- [Exercise goal] Transcribe, without alteration, the line that includes "Noticia Anterior" and each line after it until the records end, omitting all that precede it.

- [The data]
= Beginning of Section =

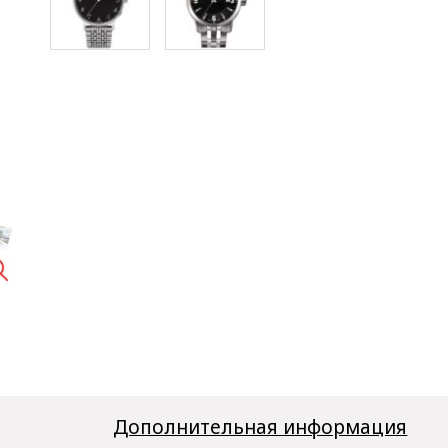

Дополнительная информация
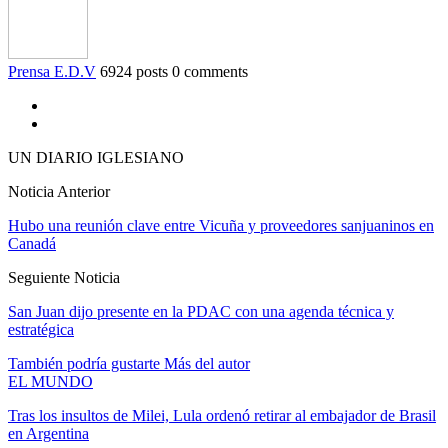
Prensa E.D.V
6924 posts
0 comments
UN DIARIO IGLESIANO
Noticia Anterior
Hubo una reunión clave entre Vicuña y proveedores sanjuaninos en
Canadá
Seguiente Noticia
San Juan dijo presente en la PDAC con una agenda técnica y
estratégica
También podría gustarte
Más del autor
EL MUNDO
Tras los insultos de Milei, Lula ordenó retirar al embajador de Brasil
en Argentina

= End of Section =

- [Output below]
Noticia Anterior
Hubo una reunión clave entre Vicuña y proveedores sanjuaninos en
Canadá
Seguiente Noticia
San Juan dijo presente en la PDAC con una agenda técnica y
estratégica
También podría gustarte
Más del autor
EL MUNDO
Tras los insultos de Milei, Lula ordenó retirar al embajador de Brasil
en Argentina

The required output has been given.